*** Provided entries Section Begins ***
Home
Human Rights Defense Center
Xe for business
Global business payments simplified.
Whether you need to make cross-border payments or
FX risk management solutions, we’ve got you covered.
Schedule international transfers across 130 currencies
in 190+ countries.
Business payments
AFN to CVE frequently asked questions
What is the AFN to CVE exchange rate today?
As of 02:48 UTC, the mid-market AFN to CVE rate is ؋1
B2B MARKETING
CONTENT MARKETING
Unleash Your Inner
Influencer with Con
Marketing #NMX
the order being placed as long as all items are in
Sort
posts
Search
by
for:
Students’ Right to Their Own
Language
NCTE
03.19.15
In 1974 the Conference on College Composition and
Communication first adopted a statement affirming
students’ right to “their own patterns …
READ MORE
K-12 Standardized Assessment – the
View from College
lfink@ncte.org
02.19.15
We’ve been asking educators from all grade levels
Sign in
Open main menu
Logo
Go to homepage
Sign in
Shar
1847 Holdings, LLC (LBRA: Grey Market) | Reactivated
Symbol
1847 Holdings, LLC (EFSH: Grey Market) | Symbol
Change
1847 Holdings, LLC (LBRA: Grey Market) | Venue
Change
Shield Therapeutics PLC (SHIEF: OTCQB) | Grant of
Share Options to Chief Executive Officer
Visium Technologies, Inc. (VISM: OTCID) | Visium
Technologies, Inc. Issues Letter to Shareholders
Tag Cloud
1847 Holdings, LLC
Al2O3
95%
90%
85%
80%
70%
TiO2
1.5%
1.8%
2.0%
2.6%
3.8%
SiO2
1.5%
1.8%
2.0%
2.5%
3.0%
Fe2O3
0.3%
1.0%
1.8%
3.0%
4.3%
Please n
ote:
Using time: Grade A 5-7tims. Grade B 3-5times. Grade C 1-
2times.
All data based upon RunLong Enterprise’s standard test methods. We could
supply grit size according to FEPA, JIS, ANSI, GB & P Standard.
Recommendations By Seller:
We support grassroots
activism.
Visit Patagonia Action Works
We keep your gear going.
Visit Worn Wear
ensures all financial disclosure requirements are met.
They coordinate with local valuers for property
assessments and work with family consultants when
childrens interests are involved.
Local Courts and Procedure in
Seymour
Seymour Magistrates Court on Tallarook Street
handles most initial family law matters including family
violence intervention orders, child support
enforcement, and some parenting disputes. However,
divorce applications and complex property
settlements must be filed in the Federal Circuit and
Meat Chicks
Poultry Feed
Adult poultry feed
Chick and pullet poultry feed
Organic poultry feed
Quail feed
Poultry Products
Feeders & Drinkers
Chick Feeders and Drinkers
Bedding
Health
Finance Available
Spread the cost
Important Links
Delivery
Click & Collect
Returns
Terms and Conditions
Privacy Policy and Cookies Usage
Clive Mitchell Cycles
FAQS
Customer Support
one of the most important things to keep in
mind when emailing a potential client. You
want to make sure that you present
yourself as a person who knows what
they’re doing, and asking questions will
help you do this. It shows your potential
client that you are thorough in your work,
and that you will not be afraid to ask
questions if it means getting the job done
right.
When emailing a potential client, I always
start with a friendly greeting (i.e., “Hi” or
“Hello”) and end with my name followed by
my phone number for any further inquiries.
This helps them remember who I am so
*** Provided entries Section Ends ***
Taking the entries above, write out exactly the lines starting with the line containing "Adult poultry feed" and going on through the line containing "Terms and Conditions", both included, and nothing else.

Adult poultry feed
Chick and pullet poultry feed
Organic poultry feed
Quail feed
Poultry Products
Feeders & Drinkers
Chick Feeders and Drinkers
Bedding
Health
Finance Available
Spread the cost
Important Links
Delivery
Click & Collect
Returns
Terms and Conditions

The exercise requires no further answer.